Chapitre Trois. Toujours en avant !
Être l’un d’eux, c’était une grande responsabilité.
Il était incroyablement concentré — et heureux. Il avait marché si longtemps pour atteindre cet instant. Il avait tant rêvé de se tenir parmi ceux qui sont sûrs d’eux, courageux et décidés.
Difficile de dire ce qui lui donnait le plus de force : le fait d’être enfin accepté, le soleil levant, ou l’uniforme neuf qui lui allait à la perfection.
— En rang !
Les recrues se mirent rapidement le long du couloir, frottant leurs yeux encore endormis et frissonnant dans la fraîcheur du matin.
— Alignez !
Tous se turent, se redressèrent et tournèrent la tête vers la droite.
— Garde-à-vous !
Les yeux fixés droit devant. L’attention maximale. Les muscles tendus, prêts à écouter et à obéir.

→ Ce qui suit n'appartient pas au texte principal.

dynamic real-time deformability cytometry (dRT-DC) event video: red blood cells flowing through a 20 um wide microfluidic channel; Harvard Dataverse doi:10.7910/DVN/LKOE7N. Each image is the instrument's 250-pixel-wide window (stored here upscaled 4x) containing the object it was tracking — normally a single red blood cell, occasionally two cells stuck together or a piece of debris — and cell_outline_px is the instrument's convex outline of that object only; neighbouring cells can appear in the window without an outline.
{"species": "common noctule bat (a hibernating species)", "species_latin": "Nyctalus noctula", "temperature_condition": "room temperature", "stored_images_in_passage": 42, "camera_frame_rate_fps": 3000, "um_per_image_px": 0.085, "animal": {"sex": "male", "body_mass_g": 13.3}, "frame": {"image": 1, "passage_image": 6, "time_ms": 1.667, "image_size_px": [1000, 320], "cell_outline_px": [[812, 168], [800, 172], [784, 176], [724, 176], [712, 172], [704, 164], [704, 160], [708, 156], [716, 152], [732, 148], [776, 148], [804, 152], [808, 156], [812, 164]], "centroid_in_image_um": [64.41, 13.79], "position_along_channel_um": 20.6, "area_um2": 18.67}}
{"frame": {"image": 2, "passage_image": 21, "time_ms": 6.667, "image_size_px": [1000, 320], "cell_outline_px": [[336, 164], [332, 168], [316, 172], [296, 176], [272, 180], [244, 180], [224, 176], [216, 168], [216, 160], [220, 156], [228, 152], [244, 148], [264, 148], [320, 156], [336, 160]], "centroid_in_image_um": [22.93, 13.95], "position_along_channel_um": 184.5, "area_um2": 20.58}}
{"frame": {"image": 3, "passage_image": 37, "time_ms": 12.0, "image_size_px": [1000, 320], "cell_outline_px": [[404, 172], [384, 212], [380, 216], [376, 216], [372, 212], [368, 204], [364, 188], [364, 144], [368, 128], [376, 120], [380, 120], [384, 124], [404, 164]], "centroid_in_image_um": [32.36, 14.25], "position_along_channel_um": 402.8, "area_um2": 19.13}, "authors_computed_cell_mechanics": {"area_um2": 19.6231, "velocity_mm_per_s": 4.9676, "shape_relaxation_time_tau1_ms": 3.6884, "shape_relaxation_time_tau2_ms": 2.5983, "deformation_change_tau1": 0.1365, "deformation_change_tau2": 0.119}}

À cet instant, on ne pense plus — on attend. On ignore encore ce qui viendra, mais tout en soi est prêt.
Silence complet. Pas un son.
— Repos ! Sortez pour l’exercice du matin.
Un grand soupir rompit la paix.
Comme un troupeau de mustangs sauvages, ils franchirent la porte étroite, faisant vibrer les vitres, dévalèrent les escaliers et se répandirent dans la rue.
En un instant, le rythme régulier de leurs pas emplit l’air, rebondit sur les pavés gris, souleva la poussière du chemin sec, balaya la rosée de l’herbe et se perdit dans le bois de bouleaux.
Ainsi commençait une nouvelle journée, pleine d’entraînements, de cours, de séminaires et d’études : les lois de la nature, les mécanismes du monde, les forces et les faiblesses du corps et de l’âme, la fidélité et la trahison, l’amour et la haine.
Chaque jour le rapprochait du moment le plus important — celui où il deviendrait Gardien.
Il ne pourrait jamais dire : « Je ne peux pas. »
Il ne connaîtrait ni la fatigue, ni l’erreur, ni la négligence.
Il n’aurait pas de rancune envers les malédictions ou l’injustice.
Il serait la voix qui murmure quand tout semble perdu,
la seconde chance qui relève après une chute douloureuse,
le hasard heureux qui détourne la pierre qui tombe.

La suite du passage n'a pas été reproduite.